Albums

Pavement - Brighten The Corners : Nicene Creedence Edition

Ian Atherton 28/11/2008

Rating: 4.5/5

Brace yourselves - the fourth instalment in Domino's biennial series of Pavement reissues is every bit as extensive, expansive, exhaustive and exhausting as those covering the band's opening trio of records. A remastered version of the original twelve-track release is complemented by an incredible thirty-two b-sides, compilation tracks, radio sessions and outtakes, all housed in a fancy slipcase alongside a sixty-page book.

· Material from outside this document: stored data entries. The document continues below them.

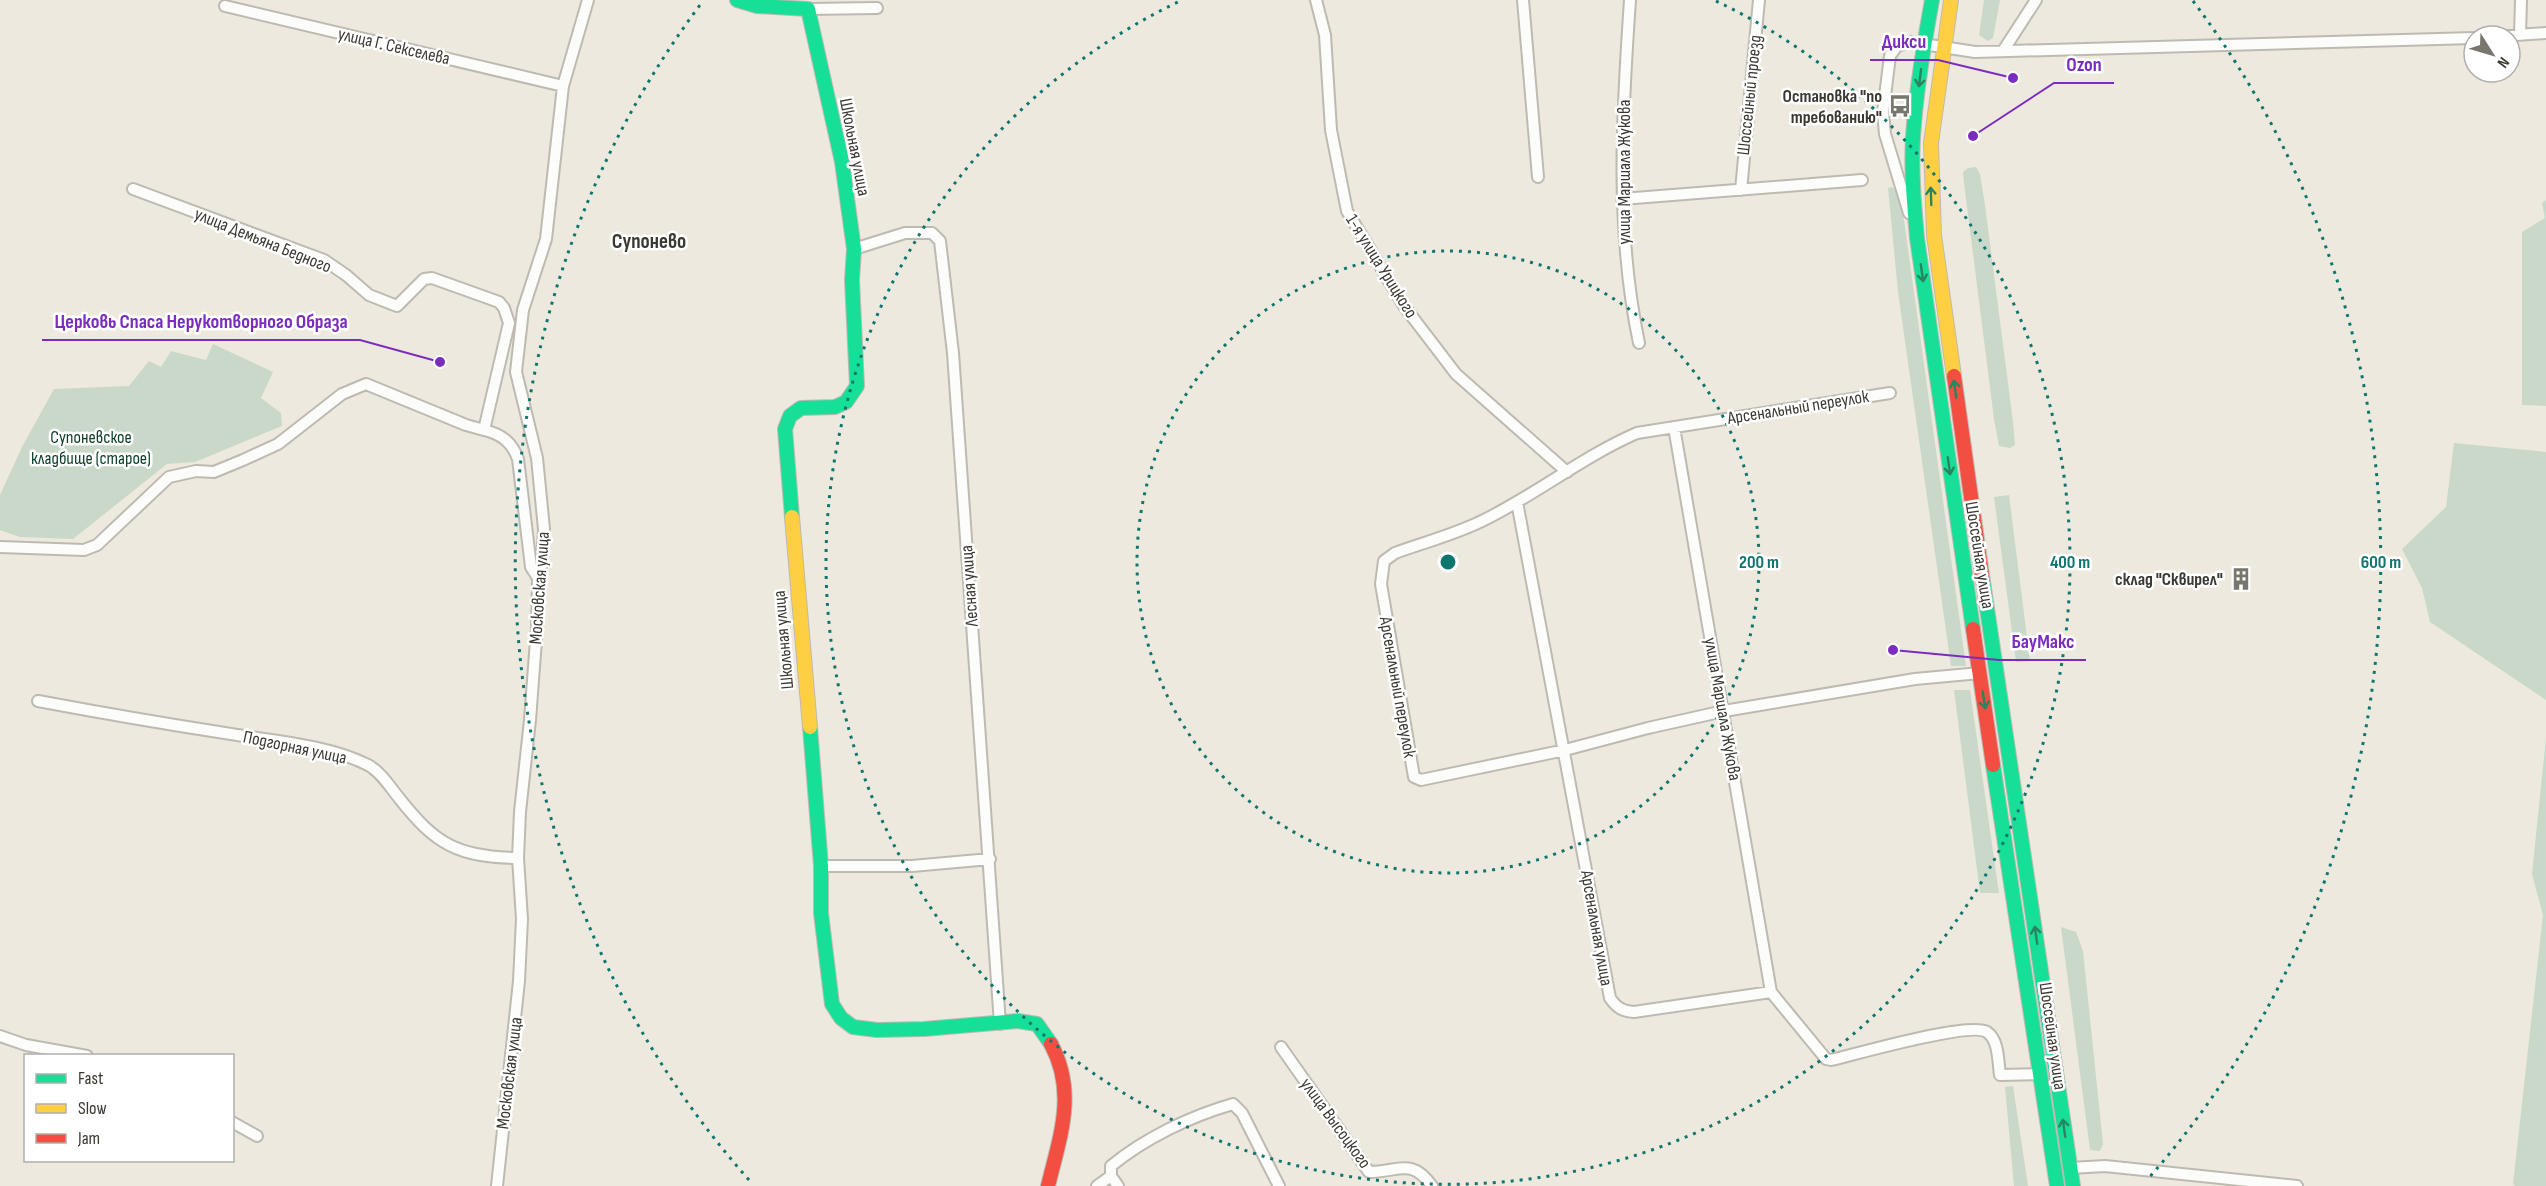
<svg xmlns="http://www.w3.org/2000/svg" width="2546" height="1186" viewBox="0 0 2546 1186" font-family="'Sofia Sans Condensed',sans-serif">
<rect width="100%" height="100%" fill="#ede9df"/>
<path fill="#cad8ca" d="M1984,0H2000L1993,38L1988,41L1979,35Z
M1976,167L1980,174L1985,205L2013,422L2015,445L2010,448L1999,446L1994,419L1964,183L1963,172L1968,168Z
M1892,187L1899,193L1902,206L1966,666H1951L1898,292L1888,188Z
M2546,200V406L2522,405V232L2545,218L2542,203Z
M213,344L273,372L261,398L281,413L282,426L195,462L167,464L73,539L20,537L0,530V495L22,447L54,389L129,386L149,361L161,367L171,351L206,360Z
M2454,443L2546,452V700L2430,622L2422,588L2402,549L2446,507Z
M2009,495L2030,661L2016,662L1994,497Z
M1954,690H1970L1999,893H1980Z
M2546,738V1186H2515L2513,1184L2543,915L2532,874Z
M2061,927L2076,932L2083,951L2103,1144L2100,1151L2090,1150Z
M2013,1086L2028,1186H2014L2005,1087Z"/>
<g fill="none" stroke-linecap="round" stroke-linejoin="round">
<g stroke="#bdbab2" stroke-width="14">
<path id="street" d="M1316,0L1325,35L1331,130L1347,211L1404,306L1456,374L1567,472
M1523,0L1538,177
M1630,0C1622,115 1615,229 1639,343
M225,6L563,86
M808,9L877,8
M2520,35L2521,0
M2501,36L2546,33
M2003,51L2036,0
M133,189L324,260L346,275L369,295L397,306L424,279L432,278L499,302L504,308L509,323L484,430C501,434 512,442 518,459L531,567L538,578
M1741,190L1759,0
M1622,199L1862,180
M1909,213L1885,134L1883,112L1890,56L1897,46L1910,42L1975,52L2474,38
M854,249L905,233H932L940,241L953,353L1000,1024
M1890,393L1637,433C1584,456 1538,493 1486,519C1457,534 1425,542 1395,553L1384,561L1381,584L1414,777L1421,780L1565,750L1648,728L1724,711L1915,679L1980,673
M1674,427L1771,992
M1517,502L1610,998C1617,1008 1622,1011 1634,1012L1771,992L1826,1059L1831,1060C1857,1054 1970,1021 1987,1032C1999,1040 1998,1062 2000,1075L2040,1074
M0,547L84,550L97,545L169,477L196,471L214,472L243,460L278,444L342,394L366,384L466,425L484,430
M38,701C102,713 166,724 231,734C274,741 329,745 368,765C381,772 390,787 399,798C436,845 458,857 518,858
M821,866H912L990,859
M0,1036L26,1045L87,1056
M1281,1047L1369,1172C1399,1172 1411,1157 1432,1186
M232,1122L257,1136
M2070,1168L2105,1166L2297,1186
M1111,1176V1166C1145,1138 1191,1116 1233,1104L1242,1113L1279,1186
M497,1186L519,981L522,919L518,858L520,812L530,720L537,627L538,578L542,563L544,529L537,458L516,372L523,310L546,239L563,86L588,0
M1097,1186L1111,1176L1118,1186"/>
</g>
<g stroke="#bdbab2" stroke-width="16">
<path id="fast" d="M737,0L757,6L808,9L842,162L854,249L852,280L857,386L846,402L835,407L801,408L790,416L785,429L792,517
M1932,0C1924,45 1916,91 1913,137C1911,171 1914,204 1917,238L1973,629
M1982,575L2073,1186
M810,727L821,866V913L832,1004L841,1018L853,1027L877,1030L924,1029L1018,1021L1037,1024L1051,1044
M1993,765L2057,1186"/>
</g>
<g stroke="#bdbab2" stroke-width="16">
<path id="slow" d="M1951,0L1931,143L1934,235L1954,376
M792,517L810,727"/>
</g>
<g stroke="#bdbab2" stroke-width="16">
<path id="jam" d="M1954,376L1982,575
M1973,629L1993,765
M1048,1186C1060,1136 1077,1093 1051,1044"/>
</g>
<use href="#street" stroke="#fcfcfa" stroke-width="10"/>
<use href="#fast" stroke="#16e098" stroke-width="14"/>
<use href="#slow" stroke="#ffcf43" stroke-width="14"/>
<use href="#jam" stroke="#f24e42" stroke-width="14"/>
</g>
<defs><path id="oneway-shaft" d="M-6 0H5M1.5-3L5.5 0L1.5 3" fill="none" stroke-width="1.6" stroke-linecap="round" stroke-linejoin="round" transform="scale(1.5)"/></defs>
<g stroke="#2a845f">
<use href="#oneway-shaft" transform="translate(1920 78) rotate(97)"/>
<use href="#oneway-shaft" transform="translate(1931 196) rotate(-92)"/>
<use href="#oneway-shaft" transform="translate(1922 273) rotate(82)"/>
<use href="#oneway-shaft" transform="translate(1955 389) rotate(-98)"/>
<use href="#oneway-shaft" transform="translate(1949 466) rotate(82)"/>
<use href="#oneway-shaft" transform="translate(1984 700) rotate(81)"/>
<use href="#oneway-shaft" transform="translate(2036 935) rotate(-98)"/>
<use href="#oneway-shaft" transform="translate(2064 1128) rotate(-98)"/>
</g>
<g fill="none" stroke="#0f766e" stroke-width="3" stroke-dasharray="3 6">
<circle cx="1448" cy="562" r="311"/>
<path d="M1716 1A622 622 0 1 1 1180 1"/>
<path d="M749 1180A933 933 0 0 1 703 1M2193 1A933 933 0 0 1 2147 1180"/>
</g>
<defs>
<g id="bus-bare" transform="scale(1.8)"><path d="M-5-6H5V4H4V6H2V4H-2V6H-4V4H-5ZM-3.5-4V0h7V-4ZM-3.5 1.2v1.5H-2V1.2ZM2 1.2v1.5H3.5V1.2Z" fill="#79766e" stroke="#fff" stroke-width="2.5" paint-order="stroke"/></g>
<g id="building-bare" transform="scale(1.8)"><path d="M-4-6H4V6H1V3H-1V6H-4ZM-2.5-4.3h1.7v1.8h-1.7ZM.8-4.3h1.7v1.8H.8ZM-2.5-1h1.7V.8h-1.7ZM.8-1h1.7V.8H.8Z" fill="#79766e" stroke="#fff" stroke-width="2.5" paint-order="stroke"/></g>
</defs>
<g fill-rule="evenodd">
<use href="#bus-bare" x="1900" y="106"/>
<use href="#building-bare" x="2241" y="579"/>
</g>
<g text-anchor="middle" stroke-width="5" stroke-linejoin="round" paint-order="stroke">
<g font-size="18" fill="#3b3831" stroke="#fff">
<text transform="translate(394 46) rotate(13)" y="6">улица Г. Секселева</text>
<text transform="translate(1749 95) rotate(-84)" y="6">Шоссейный проезд</text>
<text transform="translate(855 147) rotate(79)" y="6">Школьная улица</text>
<text transform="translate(1624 172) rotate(-90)" y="6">улица Маршала Жукова</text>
<text transform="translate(263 240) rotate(22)" y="6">улица Демьяна Бедного</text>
<text transform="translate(1382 266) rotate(58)" y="6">1-я улица Урицкого</text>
<text transform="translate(1798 407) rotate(-9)" y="6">Арсенальный переулок</text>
<text transform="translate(1980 555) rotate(81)" y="6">Шоссейная улица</text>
<text transform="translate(969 586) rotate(-94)" y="6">Лесная улица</text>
<text transform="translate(539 588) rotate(-86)" y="6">Московская улица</text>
<text transform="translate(783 640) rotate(-95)" y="6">Школьная улица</text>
<text transform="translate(1398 687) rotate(80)" y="6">Арсенальный переулок</text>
<text transform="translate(1723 709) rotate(80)" y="6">улица Маршала Жукова</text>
<text transform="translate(295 747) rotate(12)" y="6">Подгорная улица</text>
<text transform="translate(1597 928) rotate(80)" y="6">Арсенальная улица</text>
<text transform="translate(2053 1036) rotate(82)" y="6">Шоссейная улица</text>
<text transform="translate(509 1073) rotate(-83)" y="6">Московская улица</text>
<text transform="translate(1336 1123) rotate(54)" y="6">улица Высоцкого</text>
</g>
<g font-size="18" font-weight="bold" fill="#3b3831" stroke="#fff" text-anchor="end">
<text x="1882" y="102">Остановка "по<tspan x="1882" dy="21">требованию"</tspan></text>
<text x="2223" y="585">склад "Сквирел"</text>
</g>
<g font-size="18" fill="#0a3d26" stroke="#fff">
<text x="91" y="443">Супоневское<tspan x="91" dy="21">кладбище (старое)</tspan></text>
</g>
<g font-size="21" font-weight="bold" fill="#3b3831" stroke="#fff">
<text x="649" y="248">Супонево</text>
</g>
</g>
<circle cx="1448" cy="562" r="9" fill="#0f766e" stroke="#fff" stroke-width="3"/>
<g font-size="18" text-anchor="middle" font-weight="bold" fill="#0f766e" stroke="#fff" stroke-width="5" stroke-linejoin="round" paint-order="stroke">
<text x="1759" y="568">200 m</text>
<text x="2070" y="568">400 m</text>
<text x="2381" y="568">600 m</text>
</g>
<path fill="none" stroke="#7b2cbf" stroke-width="2" d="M2013 78L1938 60H1870M1973 136L2054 83H2114M440 362L360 340H42M1893 650L1999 660H2086"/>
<g fill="#7b2cbf" stroke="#fff" stroke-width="2">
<circle cx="2013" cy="78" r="6"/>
<circle cx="1973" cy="136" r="6"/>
<circle cx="440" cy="362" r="6"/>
<circle cx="1893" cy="650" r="6"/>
</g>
<g font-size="20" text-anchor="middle" font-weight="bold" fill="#7b2cbf" stroke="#fff" stroke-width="5" stroke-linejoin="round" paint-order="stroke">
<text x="1904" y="48">Дикси</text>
<text x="2084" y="71">Ozon</text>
<text x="201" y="328">Церковь Спаса Нерукотворного Образа</text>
<text x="2043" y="648">БауМакс</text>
</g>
<rect x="24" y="1054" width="210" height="108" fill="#ffffff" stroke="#b1afad" stroke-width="1.5"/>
<rect x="36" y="1074" width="30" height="9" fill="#16e098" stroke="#b1afad" stroke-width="1.5"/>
<text x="78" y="1084" font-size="18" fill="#3b3831">Fast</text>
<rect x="36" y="1104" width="30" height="9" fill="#ffcf43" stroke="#b1afad" stroke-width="1.5"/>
<text x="78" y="1114" font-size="18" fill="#3b3831">Slow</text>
<rect x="36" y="1134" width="30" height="9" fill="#f24e42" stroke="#b1afad" stroke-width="1.5"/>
<text x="78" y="1144" font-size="18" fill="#3b3831">Jam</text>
<g transform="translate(2492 54) rotate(127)"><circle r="28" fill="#ffffff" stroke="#b1afad" stroke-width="1.5"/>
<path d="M0-4.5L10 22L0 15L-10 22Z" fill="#79766e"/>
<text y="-9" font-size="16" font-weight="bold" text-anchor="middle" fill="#3b3831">N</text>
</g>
</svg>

You can look elsewhere for an assessment of Brighten The Corner's merits - a slicker, calmer beast than its predecessors, its complex, melancholic melodies and sarcastically arch lyrics seems to repel as many listeners as they attract. Certainly, the record is a very different Pavement from those who emerged five years previously with lo-fi classic Slanted And Enchanted, but few could deny the appeal of Shady Lane's tumbling melodies, Starlings In The Slipstream's expansive sprawl or the tenderly duelling guitars that close Infinite Spark (here reverted back to its original title, Fin).

As with the previous reissues, the bonus material is of an astonishingly high standard, and several of the unreleased tracks must have come close to making it onto the final album - swirling instrumental Beautiful As A Butterfly could have benefited from the addition of vocals and psychedelic nursery rhyme Nigel could perhaps be trimmed, but the lurching Cataracts, which features classic off-kilter Malkmus meandering and a swirling guitar outro, comes fully formed.


The b-sides are stylistically varied, but again feature many tunes which could have slotted into the finished article, including Spiral Stairs' charming Winner Of The (a sonic pointer to his work with Preston School Of Industry) the tubthumper-taunting Westie Can Drum (chorus: "Westie cannot drum"), a rockabilly version of Type Slowly, the hectic Wanna Mess You Around and the beautifully concise Cherry Area.

Of the twelve radio session tracks, two were featured on the Major Leagues EP - a graceful cover of Echo & The Bunnymen's The Killing Moon and a suitably deranged version of The Fall's The Classical (introduced as "an old family favourite"). Also included here is a warped run-through of Faust's It's A Rainy Day Sunshine Girl, alongside an undistorted version of Spiral Stair's much-loved Date With Ikea, a slightly plodding rendition of Fin/Infinite Spark and the legendary Neil Hagerty Meets Jon Spencer In A Non-Alcoholic Bar, whose frenzied vocal contortions just about do justice to the outlandish title.

Interestingly, a handful of tracks point towards the creative cul-de-sac encountered during the band's final sessions - the original version of The Hexx, which appeared at the back end of Terror Twilight, unfolds itself across seven minutes, while discordant singalong Roll With The Wind and the wonderfulHarness Your Hopes(with its classic taunt "Show me a word that rhymes with Pavement and I will kill your parents and roast them on a spit") were apparently recorded and mixed during the BTC sessions before finding their home on the b-side to Carrot Rope (in the UK) and Spit On A Stranger (in the US) a couple of years later.

With all these highlights plus an additional smattering of live and unreleased odds and ends, this instalment of the series yet again works as a landmark example of how properly assembled reissues can be much more than a standard money-grabbing exercise, and also underlines just how prolific, consistent and creative Pavement were across their ten-year existence. Roll on 2010's Terror Twilight retrospective.